Emergence refers to the appearance of patterns of organization and is one of the key concepts of complexity and a-life.It is sometimes referred to as a situation where the whole is greater than the sum of the parts, because it cannot be analyzed by taking the parts apart and examining them separately. One reason for this is that in a complex phenomenon showing emergent properties, the parts become a determining context for each other, and these patterns of feedback contribute to the appearance of the emergent phenomenon. For Michael Polanyi, " Evolution can be understood only as a feat of emergence."
For Goethe, the living whole was also more than the sum of its parts."Das Lebendige ist zwar in Elemente zerlegt, aber man kann es aus diesen nicht wieder zusammenstellen und beleben." Goethe, quoted in d'Arcy Thompson, On Growth and Form. (p.41) But for most contemporary scientists, Goethe's meaning of emergence was a mystical one. For Francis Crick, the scientific meaning of emergent assumes that while the whole can not be the simple sum of the separate parts, its behavior can, at least in principle, be understood from the nature and behavior of its parts plus the knowledge of how all these parts interact. (The Astonishing Hypothesis, p.11) (assuming it's possible to have that Laplacian knowledge)
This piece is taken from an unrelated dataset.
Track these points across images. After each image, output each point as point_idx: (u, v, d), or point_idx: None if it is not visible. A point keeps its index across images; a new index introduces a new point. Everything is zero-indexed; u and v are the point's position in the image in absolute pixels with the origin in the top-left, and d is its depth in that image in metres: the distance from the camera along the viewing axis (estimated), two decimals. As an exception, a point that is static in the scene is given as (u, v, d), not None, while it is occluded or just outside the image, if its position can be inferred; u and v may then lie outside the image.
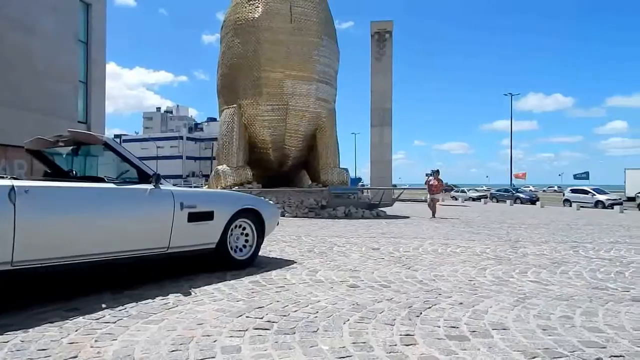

Stuart Kauffman suggests that many properties of organisms may be probable emergent collective properties of their constituents. (This is precisely Kant's definition of the organic -- as the result of internal interactions instead of an assembly of preexisting parts.(see Mechanism / Vitalism ) "The problem of origins requires an understanding of how new levels of order emerge from complex patterns of interactions and what the properties of these emergent structures are in terms of their robustness to perturbation and their capacities for self-maintenance" (Brian Goodwin, How the Leopard Changed its Spots, p. 181.)
Luc Steels offers useful definitions of emergence in Artificial Life 1/2. He distinguishes between first order emergence, defined as a property not explicitly programmed in, and second-order emergence, defined as an emergent behavior that adds additional functionality in the system. In general a-life researchers try to create second-order emergence, for then the system can use its own emergent properties to create an upward spiral of continuing evolution and emergent behaviors.
for a critique of emergence, see Peter Cariani, "adaptivity and Emergence in Organisms and Devices, "World Fudtures 32 (1991):111-32.
C. Lloyd Morgan's descriptions of emergence as a qualitative change in direction closely resemble the definitions of bifurcations. In his Emergent Evolution, of 1923, he writes, "The emergent step, although it may seem more or less saltatory, is best regarded as a qualitative change of direction, or critical turning-point, in the course of events."
Daniel Stern describes the infant's sense of self between birth and two months as the "emergent self." (see subject ) . It is a sense of the coming-into-being of organization and remains active for the rest of life. But it is not an overarching integrating schema about the self, but rather an experience of process. (cf molar / molecular )
In Gestalt perception terms, emergence refers to our ability to perceive forms that cannot be reduced to the addition of the "atomic" parts of a pattern. Eg superimposing two squares diagonally displaced allows for readings of an emergent square at their overlap, two emergent L-shapes in the non-intersecting area, in addition to the two squares. (cf. figure / ground)
A fundamental property of open systems is that they stablize any improbability which serves to elicit them.